_TESTO FORNITO_:
/---
È difficile dire la commozione nel vedere, oggi, il papa pellegrino da don Tonino Bello. Chi scrive fa parte di quella generazione di cristiani pugliesi che a don Tonino deve un pezzo essenziale delle proprie radici di fede. Addirittura conoscendone prima la voce che i libri, con le registrazioni delle sue omelie e dei suoi discorsi che circolavano nei gruppi e nelle parrocchie, in maniera quasi carbonara.

Perché don Tonino era scomodo allora tanto quanto resta scomodo oggi per le nostre coscienze sempre assediate dalla tentazione della tepidezza. Scomodo come chi, nel pantano del compromesso al ribasso, predica - e vive! - la vertigine della radicalità. Nel tempo delle mezze misure, la smisuratezza. Charitas sine modo, come recita l'iscrizione del Crocifisso di San Bernardino a Molfetta, che tanto lo affascinava: «È un latino semplice, che vuol dire: amore senza limite. Anzi, per essere più fedeli alle parole, bisognerebbe tradurre così: amore senza moderazione. Smodato, sregolato. Amore senza freni, senza misura, senza ritegno. Volesse il cielo che, ogniqualvolta uscite dalla chiesa, non vi sentiste affidare da Gesù Cristo nessun'altra consegna che questa: Charitas sine modo. La misura dell'amore è quella di amare senza misura».
\---
_ESERCIZIO_: Prosegui, per favore, il testo su don Tonino Bello riportato sopra, partendo dopo la sua ultima frase.

_ESTRATTO DEI DATI_:
/---
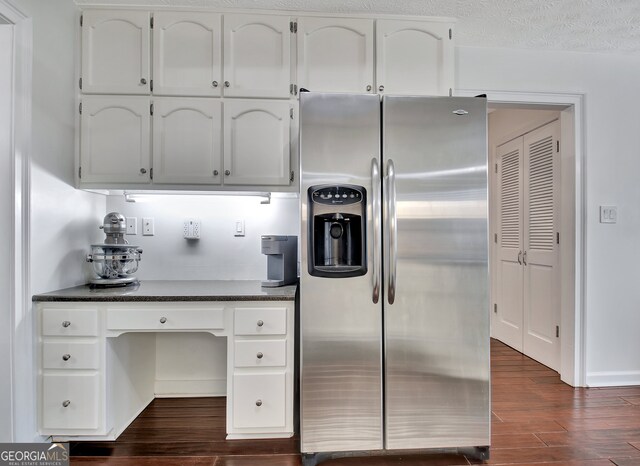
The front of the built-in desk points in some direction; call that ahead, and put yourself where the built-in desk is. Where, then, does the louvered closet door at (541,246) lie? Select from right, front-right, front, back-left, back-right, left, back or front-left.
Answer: left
\---
_RISULTATO DELL'ESERCIZIO_:
Ricordo distintamente (lo annotai anche da qualche parte) quello che pensai, ragazzino, ascoltandolo la prima volta da una musicassetta: questa è la voce di Isaia. Quando un giorno don Tonino sarà santo anche per le sacre congregazioni, come lo è già per Dio e per il suo popolo, accanto al titolo di vescovo bisognerà mettergli quello di profeta. A noi, invece, resta il compito di raccogliere la sua profezia. E di coltivare questo potente magistero gestuale di Francesco sulla santità contemporanea, che dopo Bozzolo e Barbiana vive oggi una nuova tappa.